Lawyer: Bank ATMs in Belfast and Lisburn targeted in scam
Up to 13 bank cash machines in Belfast and Lisburn were targeted in a cash machine scam plot within 24 hours, the High Court has heard.
Faults at the ATMs are being linked to devices allegedly used in attempts to cheat customers, prosecutors revealed.
Gabriel Popa, 28, who is accused of tampering with machines, is seeking permission to work in Spain.
The application was adjourned until guarantees could be obtained from the proposed employer.
Mr Popa is charged with 15 offences including criminal damage, possession of articles for use in fraud, attempted theft and having false identity documents.
The Romanian national, with an address at The Elms, Malone Road, Belfast, was detained with another man in Lisburn on 5 July.
He was allegedly carrying a screwdriver, scissors, cloned bank cards and a counterfeit Dutch identity card.
The court heard that following arrest he replied: "I'm on holiday."
Prosecution barrister Fiona O'Kane said police who tracked the suspects using CCTV cameras discovered that Halifax, Bank of Ireland and Northern Bank ATMs in the area were out of order.
She said the devices, known as traps, were used at six bank cash dispensers in Lisburn city centre.
Devices are put into machines immediately after use so that money is withheld from the next customer, the court was told.
Fraudsters can then seize the cash debited to the victim's account.

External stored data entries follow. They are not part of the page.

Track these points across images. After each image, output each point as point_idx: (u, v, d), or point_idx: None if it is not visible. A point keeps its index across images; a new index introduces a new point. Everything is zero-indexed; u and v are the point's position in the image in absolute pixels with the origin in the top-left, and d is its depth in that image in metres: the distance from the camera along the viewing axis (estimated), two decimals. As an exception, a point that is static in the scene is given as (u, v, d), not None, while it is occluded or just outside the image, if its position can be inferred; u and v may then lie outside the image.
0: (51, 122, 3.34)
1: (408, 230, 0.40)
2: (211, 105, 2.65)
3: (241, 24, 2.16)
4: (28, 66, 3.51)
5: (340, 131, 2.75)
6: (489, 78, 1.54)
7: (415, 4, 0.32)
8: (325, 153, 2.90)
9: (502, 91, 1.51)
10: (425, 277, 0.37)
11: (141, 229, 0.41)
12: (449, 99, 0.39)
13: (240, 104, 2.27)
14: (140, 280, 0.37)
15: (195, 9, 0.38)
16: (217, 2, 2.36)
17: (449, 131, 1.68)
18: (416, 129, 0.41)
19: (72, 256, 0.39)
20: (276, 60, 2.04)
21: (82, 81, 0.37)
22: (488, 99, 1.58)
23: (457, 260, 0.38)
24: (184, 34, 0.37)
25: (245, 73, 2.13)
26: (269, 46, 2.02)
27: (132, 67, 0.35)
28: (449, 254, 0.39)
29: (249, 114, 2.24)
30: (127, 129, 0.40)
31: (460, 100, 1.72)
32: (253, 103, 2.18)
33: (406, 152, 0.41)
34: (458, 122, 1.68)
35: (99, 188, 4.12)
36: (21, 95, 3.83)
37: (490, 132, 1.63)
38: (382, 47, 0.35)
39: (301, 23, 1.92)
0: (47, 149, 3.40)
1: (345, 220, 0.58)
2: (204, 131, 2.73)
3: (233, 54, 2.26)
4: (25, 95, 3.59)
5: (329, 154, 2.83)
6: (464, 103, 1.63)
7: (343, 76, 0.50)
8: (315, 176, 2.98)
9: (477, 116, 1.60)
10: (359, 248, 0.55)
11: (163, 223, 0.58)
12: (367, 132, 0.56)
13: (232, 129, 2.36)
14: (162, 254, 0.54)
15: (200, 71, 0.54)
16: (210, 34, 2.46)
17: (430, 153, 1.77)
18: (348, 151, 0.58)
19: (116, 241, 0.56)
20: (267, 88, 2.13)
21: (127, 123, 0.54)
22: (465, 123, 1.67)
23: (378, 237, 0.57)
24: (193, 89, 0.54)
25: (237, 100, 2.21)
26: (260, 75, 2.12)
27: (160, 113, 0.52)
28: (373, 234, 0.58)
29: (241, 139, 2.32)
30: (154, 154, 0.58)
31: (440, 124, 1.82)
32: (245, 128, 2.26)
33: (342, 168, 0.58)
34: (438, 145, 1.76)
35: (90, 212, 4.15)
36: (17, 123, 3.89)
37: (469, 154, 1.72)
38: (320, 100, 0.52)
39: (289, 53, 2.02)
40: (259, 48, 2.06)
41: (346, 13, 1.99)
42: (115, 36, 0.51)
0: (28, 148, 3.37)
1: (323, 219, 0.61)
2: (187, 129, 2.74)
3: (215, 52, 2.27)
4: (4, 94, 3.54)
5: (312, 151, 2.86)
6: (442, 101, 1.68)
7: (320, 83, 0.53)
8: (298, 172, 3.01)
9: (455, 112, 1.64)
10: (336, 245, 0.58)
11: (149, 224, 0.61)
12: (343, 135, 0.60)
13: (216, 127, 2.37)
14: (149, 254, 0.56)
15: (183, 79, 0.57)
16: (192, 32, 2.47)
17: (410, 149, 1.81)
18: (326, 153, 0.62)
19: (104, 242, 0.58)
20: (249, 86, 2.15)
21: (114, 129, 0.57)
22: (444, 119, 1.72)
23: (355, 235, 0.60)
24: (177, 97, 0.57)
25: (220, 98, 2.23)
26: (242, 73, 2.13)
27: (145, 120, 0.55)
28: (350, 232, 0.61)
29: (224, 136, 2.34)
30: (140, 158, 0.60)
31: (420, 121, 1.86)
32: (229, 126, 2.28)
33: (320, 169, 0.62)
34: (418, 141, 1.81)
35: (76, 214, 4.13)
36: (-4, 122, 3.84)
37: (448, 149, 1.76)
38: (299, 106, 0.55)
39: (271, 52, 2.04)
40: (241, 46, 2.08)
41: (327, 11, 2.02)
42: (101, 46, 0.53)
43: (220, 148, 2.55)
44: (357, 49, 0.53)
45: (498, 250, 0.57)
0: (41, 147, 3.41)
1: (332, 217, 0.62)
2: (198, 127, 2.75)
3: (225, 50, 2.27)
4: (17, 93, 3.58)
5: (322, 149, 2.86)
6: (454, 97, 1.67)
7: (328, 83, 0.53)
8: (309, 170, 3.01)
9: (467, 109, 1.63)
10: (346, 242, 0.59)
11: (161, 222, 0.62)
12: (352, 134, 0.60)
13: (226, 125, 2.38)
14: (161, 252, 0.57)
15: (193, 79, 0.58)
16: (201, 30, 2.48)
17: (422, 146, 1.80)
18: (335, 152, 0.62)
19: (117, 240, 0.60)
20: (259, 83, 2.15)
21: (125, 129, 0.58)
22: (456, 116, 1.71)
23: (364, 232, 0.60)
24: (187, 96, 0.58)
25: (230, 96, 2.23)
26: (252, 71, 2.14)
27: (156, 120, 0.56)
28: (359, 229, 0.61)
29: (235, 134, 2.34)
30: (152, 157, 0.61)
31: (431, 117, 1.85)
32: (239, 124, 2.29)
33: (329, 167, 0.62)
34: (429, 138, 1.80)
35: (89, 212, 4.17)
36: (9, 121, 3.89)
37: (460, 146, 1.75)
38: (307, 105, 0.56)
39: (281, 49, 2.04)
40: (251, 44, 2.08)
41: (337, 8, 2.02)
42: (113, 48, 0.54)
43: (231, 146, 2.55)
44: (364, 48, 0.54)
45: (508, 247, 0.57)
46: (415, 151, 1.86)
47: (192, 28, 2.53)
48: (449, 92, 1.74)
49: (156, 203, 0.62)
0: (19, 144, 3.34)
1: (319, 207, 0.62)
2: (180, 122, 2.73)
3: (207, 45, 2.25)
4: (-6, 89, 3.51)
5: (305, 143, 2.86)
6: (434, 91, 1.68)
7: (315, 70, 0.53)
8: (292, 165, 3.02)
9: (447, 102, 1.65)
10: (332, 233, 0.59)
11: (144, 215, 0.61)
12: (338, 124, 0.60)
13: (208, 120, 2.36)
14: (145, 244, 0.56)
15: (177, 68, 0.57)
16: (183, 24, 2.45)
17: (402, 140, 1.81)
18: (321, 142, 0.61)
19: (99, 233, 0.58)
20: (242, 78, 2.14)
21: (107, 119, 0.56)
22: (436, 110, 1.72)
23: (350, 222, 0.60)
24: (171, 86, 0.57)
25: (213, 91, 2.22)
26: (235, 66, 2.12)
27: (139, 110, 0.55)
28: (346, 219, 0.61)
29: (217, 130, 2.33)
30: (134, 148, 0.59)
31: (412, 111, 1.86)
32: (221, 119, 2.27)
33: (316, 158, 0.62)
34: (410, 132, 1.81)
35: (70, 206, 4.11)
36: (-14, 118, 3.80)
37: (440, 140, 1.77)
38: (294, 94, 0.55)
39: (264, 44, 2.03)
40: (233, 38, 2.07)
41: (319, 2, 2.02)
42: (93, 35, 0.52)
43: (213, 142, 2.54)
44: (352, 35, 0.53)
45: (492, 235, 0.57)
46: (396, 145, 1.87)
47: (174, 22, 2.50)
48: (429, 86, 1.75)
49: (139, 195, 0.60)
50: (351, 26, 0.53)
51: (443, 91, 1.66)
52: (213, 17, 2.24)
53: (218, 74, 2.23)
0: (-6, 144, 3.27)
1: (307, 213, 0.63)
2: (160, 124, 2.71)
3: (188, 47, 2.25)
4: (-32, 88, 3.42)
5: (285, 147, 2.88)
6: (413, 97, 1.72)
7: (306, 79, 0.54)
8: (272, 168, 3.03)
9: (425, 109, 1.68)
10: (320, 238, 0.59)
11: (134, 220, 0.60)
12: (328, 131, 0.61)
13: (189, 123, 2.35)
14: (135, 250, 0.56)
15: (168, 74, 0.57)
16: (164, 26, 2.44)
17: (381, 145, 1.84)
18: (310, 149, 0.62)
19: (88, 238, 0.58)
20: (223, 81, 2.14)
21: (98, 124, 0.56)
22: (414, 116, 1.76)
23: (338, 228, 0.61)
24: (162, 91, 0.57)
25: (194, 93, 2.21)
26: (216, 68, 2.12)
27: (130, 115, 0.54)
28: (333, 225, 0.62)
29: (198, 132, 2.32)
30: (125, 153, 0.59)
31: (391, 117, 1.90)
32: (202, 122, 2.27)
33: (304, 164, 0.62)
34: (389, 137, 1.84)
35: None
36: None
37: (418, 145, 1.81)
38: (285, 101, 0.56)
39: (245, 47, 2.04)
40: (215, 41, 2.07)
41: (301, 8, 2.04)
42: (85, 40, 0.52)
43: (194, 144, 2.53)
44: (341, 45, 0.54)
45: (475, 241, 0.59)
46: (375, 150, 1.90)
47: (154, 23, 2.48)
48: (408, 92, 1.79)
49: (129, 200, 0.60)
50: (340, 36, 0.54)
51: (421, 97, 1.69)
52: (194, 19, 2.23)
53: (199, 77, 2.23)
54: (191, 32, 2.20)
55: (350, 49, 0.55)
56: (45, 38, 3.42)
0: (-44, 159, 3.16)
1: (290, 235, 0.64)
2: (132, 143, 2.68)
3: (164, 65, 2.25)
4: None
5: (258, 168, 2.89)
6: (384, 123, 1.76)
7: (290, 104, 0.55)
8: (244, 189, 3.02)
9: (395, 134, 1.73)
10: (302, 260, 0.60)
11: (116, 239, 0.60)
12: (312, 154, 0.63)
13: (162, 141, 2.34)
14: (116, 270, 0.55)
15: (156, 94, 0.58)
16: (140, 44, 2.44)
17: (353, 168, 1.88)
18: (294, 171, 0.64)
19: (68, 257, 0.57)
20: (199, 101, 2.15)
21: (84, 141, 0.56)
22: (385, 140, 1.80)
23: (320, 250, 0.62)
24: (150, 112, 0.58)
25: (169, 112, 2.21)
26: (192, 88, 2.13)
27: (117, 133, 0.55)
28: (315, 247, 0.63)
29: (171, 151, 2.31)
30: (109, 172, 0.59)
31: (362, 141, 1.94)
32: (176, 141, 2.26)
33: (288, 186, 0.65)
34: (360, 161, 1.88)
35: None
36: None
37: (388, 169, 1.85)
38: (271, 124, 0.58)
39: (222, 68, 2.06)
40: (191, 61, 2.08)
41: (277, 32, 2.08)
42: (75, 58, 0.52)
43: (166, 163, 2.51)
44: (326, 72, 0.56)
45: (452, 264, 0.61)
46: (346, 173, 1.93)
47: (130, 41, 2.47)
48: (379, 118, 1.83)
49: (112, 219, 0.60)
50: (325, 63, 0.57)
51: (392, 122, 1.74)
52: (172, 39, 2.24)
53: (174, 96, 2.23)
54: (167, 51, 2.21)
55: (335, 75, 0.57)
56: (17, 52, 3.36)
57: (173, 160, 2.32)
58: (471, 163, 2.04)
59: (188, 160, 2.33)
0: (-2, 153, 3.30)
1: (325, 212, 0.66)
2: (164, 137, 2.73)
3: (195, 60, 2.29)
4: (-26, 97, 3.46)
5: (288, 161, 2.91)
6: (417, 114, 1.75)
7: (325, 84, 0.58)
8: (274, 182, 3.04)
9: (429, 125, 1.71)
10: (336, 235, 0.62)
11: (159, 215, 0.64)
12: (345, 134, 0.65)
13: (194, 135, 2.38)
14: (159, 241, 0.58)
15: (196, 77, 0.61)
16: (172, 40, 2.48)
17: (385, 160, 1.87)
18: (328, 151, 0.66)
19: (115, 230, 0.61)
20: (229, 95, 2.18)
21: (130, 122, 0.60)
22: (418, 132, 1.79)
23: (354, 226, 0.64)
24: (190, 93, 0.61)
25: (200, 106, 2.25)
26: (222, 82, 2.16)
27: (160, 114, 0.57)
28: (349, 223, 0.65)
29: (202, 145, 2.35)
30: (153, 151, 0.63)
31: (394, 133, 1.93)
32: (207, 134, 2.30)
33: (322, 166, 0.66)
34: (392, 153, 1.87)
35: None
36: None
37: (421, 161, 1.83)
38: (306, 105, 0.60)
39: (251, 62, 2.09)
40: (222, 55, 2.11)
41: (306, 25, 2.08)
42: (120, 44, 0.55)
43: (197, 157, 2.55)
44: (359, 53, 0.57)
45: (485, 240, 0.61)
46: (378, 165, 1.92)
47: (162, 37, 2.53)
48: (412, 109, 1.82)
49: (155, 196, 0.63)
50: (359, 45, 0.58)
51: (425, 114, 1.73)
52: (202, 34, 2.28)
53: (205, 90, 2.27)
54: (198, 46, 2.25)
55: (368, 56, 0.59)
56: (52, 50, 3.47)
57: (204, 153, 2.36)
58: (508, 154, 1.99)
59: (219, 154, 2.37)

Mrs O'Kane added: "Further enquiries revealed six Ulster Banks and a Santander branch in Belfast had been identified with similar faults on 4 July."
A counterfeit card used at those machines before they went out of service was allegedly found on Mr Popa.
He has denied any involvement with the trap devices.
A laptop and card-reader was seized from the home of his co-accused.
This man claimed the reading device belonged to a Romanian national but refused to say anything more for fear of reprisals, the court was told.
Mr Popa, who was previously granted bail, was seeking a variation to allow him to take a job offer in Malaga.
Defence counsel Jonathan Browne disputed prosecution claims that his client may not return if allowed to leave Northern Ireland.
The barrister argued that Mr Popa could have fled at any time since being released on bail.
He said the accused, who has degrees in management and sports studies, had previously worked in Spain after following his parents there on completion of his education.
Adjourning the application, Mr Justice Horner said he would be seeking a £15,000 cash deposit and daily assurances that Mr Popa was still in Malaga working for the proposed employer.